I t was on Marseille’s Corniche John Fitzgerald Kennedy, the coastal road that slings around France’s second city, that Gérald Darmanin metaphorically staged his own medal ceremony. A peculiar choice of location for this particular moment of national back-slapping given the Kennedy history but France’s interior minister could be excused for getting a little giddy. “It all started here, with the arrival of the Olympic flame in Marseille,” Darmanin told a lineup of gendarmes.

“It’s a beautiful gold medal for the security forces.” This was going to be the Conflict Games, staged at a time of unnerving global insecurity, with Russia said to be out to disrupt it having been prohibited from involvement, along with Belarus, as a result of Vladimir Putin’s invasion of Ukraine . It was being played out to the backdrop of a potential all-out regional war in the Middle East that ushered up memories of the 1972 Munich Olympics, when Palestinian militants infiltrated the Olympic village, killing 11 members of the Israeli team .
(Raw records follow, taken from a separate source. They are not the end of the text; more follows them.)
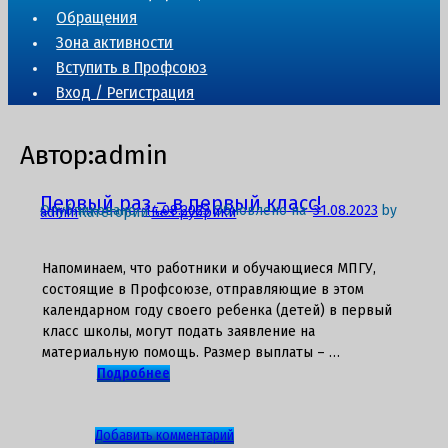
Обращения
Зона активности
Вступить в Профсоюз
Вход / Регистрация
Автор:
admin
Первый раз – в первый класс!
Опубликовано
14.08.2023
Обновлено на
31.08.2023
by
admin
Категории:
Без рубрики
Напоминаем, что работники и обучающиеся МПГУ,
состоящие в Профсоюзе, отправляющие в этом
календарном году своего ребенка (детей) в первый
класс школы, могут подать заявление на
материальную помощь. Размер выплаты – …
Подробнее
к
Добавить комментарий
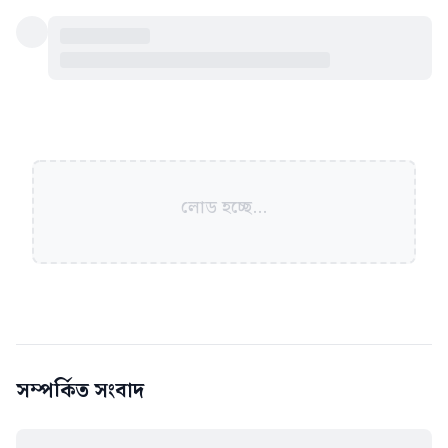
লোড হচ্ছে...
সম্পর্কিত সংবাদ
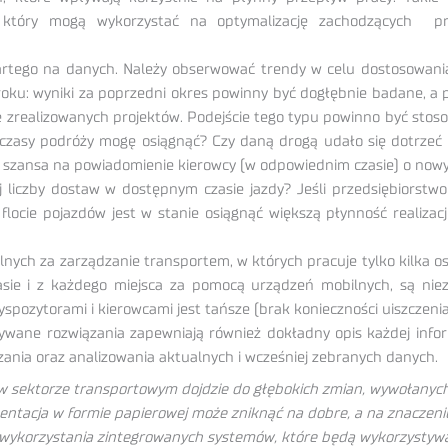
s, który mogą wykorzystać na optymalizację zachodzących p
tego na danych. Należy obserwować trendy w celu dostosowania 
roku: wyniki za poprzedni okres powinny być dogłębnie badane, a 
e zrealizowanych projektów. Podejście tego typu powinno być stoso
 czasy podróży mogę osiągnąć? Czy daną drogą udało się dotrzeć d
ła szansa na powiadomienie kierowcy (w odpowiednim czasie) o nowy
j liczby dostaw w dostępnym czasie jazdy? Jeśli przedsiębiorstw
flocie pojazdów jest w stanie osiągnąć większą płynność realiz
ych za zarządzanie transportem, w których pracuje tylko kilka os
asie i z każdego miejsca za pomocą urządzeń mobilnych, są n
spozytorami i kierowcami jest tańsze (brak konieczności uiszczenia
wane rozwiązania zapewniają również dokładny opis każdej inform
nia oraz analizowania aktualnych i wcześniej zebranych danych.
 w sektorze transportowym dojdzie do głębokich zmian, wywołanyc
tacja w formie papierowej może zniknąć na dobre, a na znaczeni
i wykorzystania zintegrowanych systemów, które będą wykorzystyw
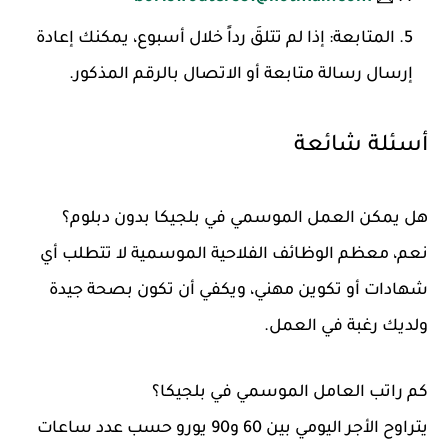
المتابعة
: إذا لم تتلقَ رداً خلال أسبوع، يمكنك إعادة
إرسال رسالة متابعة أو الاتصال بالرقم المذكور.
أسئلة شائعة
هل يمكن العمل الموسمي في بلجيكا بدون دبلوم؟
نعم، معظم الوظائف الفلاحية الموسمية لا تتطلب أي
شهادات أو تكوين مهني، ويكفي أن تكون بصحة جيدة
ولديك رغبة في العمل.
كم راتب العامل الموسمي في بلجيكا؟
يتراوح الأجر اليومي بين 60 و90 يورو حسب عدد ساعات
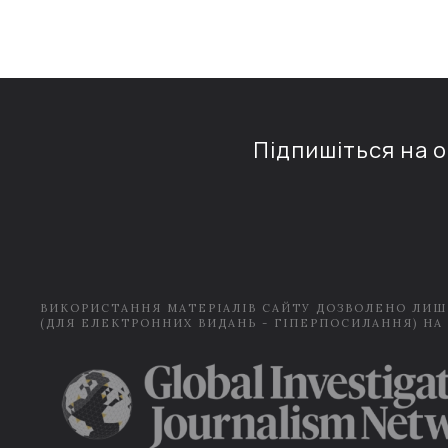
Підпишіться на 
ВИКОРИСТАННЯ МАТЕРІАЛІВ САЙТУ ДОЗВОЛЕНО ЛИШ
(ДЛЯ ЕЛЕКТРОННИХ ВИДАНЬ - ГІПЕРПОСИЛАННЯ) НА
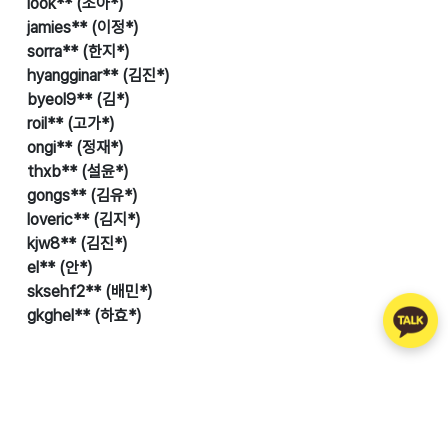
look** (조아*)
jamies** (이정*)
sorra** (한지*)
hyangginar** (김진*)
byeol9** (김*)
roil** (고가*)
ongi** (정재*)
thxb** (설윤*)
gongs** (김유*)
loveric** (김지*)
kjw8** (김진*)
el** (안*)
sksehf2** (배민*)
gkghel** (하효*)
※ 모바일 기프티콘은
12월 19일(목)
발송됩니다 .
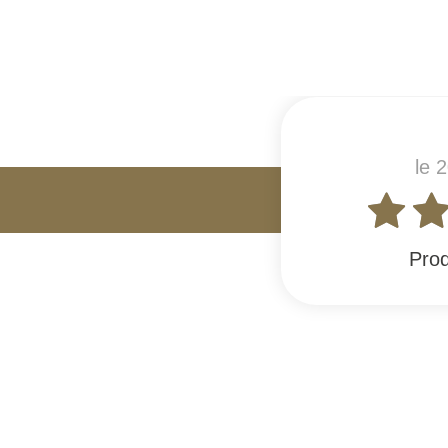
le 
Prod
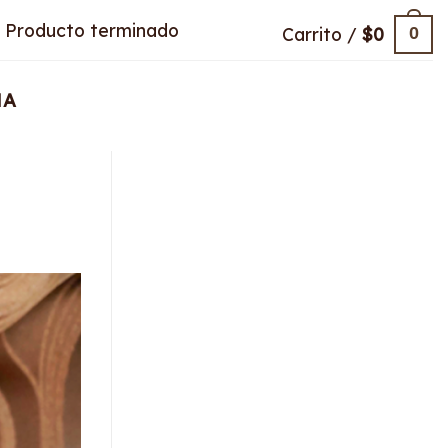
Producto terminado
Carrito /
$
0
0
HA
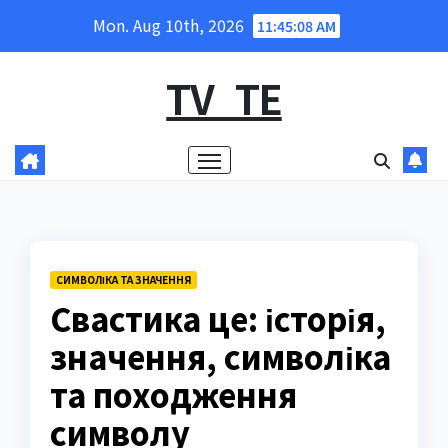
Skip
Mon. Aug 10th, 2026
11:45:09 AM
to
content
TV_TE
СИМВОЛІКА ТА ЗНАЧЕННЯ
Свастика це: історія,
значення, символіка
та походження
символу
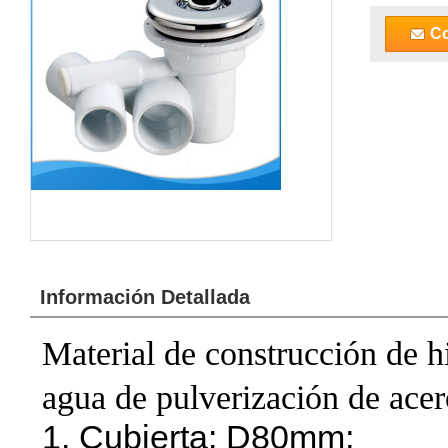
Co
Información Detallada
Material de construcción de h
agua de pulverización de acer
1. Cubierta: D80mm;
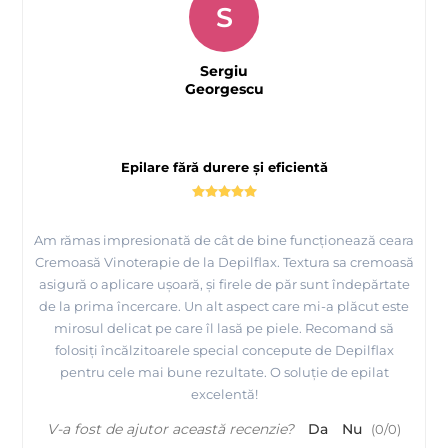
S
Sergiu
Georgescu
Epilare fără durere și eficientă
Am rămas impresionată de cât de bine funcționează ceara
Cremoasă Vinoterapie de la Depilflax. Textura sa cremoasă
asigură o aplicare ușoară, și firele de păr sunt îndepărtate
de la prima încercare. Un alt aspect care mi-a plăcut este
mirosul delicat pe care îl lasă pe piele. Recomand să
folosiți încălzitoarele special concepute de Depilflax
pentru cele mai bune rezultate. O soluție de epilat
excelentă!
V-a fost de ajutor această recenzie?
Da
Nu
(
0
/
0
)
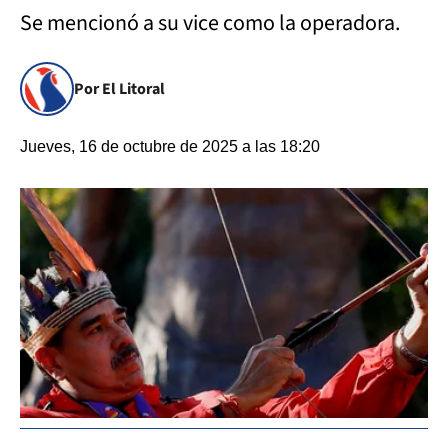
Se mencionó a su vice como la operadora.
Por El Litoral
Jueves, 16 de octubre de 2025 a las 18:20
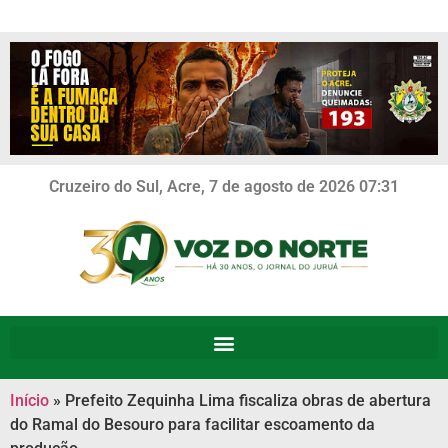
Cruzeiro do Sul, Acre, 7 de agosto de 2026 07:31
Início
»
Prefeito Zequinha Lima fiscaliza obras de abertura
do Ramal do Besouro para facilitar escoamento da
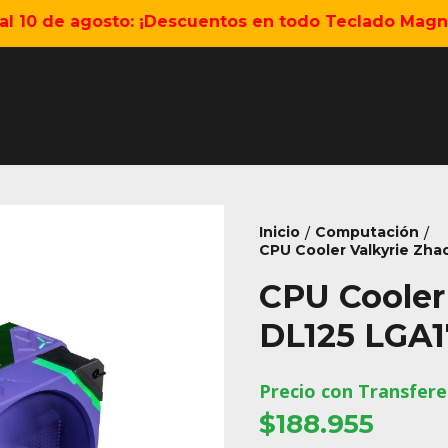
5 al 10 de agosto: ¡Descuentos en todo Teclado Magné
Inicio
Computación
/
/
CPU Cooler Valkyrie Zh
CPU Cooler
DL125 LGA1
Precio con Transfere
$188.955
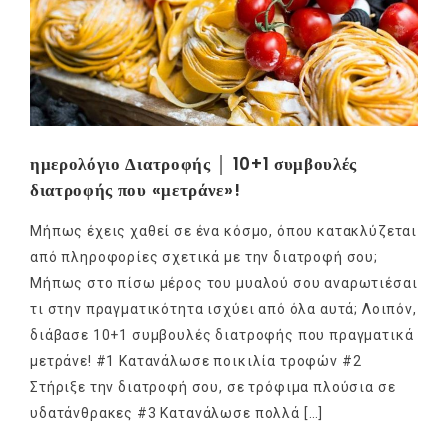
ημερολόγιο Διατροφής │ 10+1 συμβουλές
διατροφής που «μετράνε»!
Μήπως έχεις χαθεί σε ένα κόσμο, όπου κατακλύζεται
από πληροφορίες σχετικά με την διατροφή σου;
Μήπως στο πίσω μέρος του μυαλού σου αναρωτιέσαι
τι στην πραγματικότητα ισχύει από όλα αυτά; Λοιπόν,
διάβασε 10+1 συμβουλές διατροφής που πραγματικά
μετράνε! #1 Κατανάλωσε ποικιλία τροφών #2
Στήριξε την διατροφή σου, σε τρόφιμα πλούσια σε
υδατάνθρακες #3 Κατανάλωσε πολλά […]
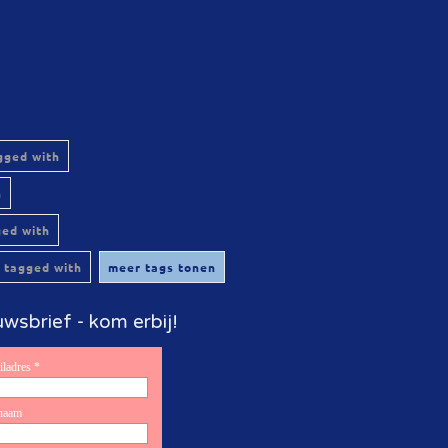
gged with
h
ged with
 tagged with
meer tags tonen
wsbrief - kom erbij!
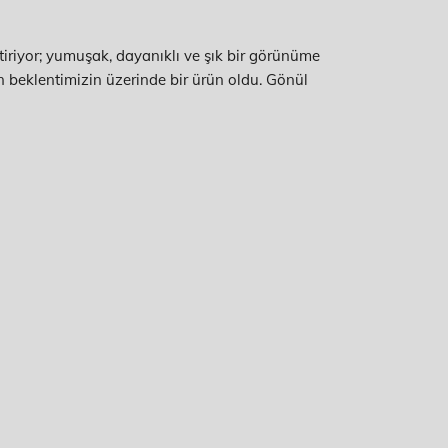
iriyor; yumuşak, dayanıklı ve şık bir görünüme
n beklentimizin üzerinde bir ürün oldu. Gönül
A certain sense of foreboding had not been assuaged by the excitable warnings from Israel’s foreign minister, Israel Katz, who publicly spoke of intelligence of a plot by “Iranian terrorist proxies and other terrorist organisations who aim to carry out attacks against members of the Israeli delegation and Israeli tourists during the Olympics”. It had looked a brave, even foolhardy decision then, to turn over the crown jewels of Paris’s lo.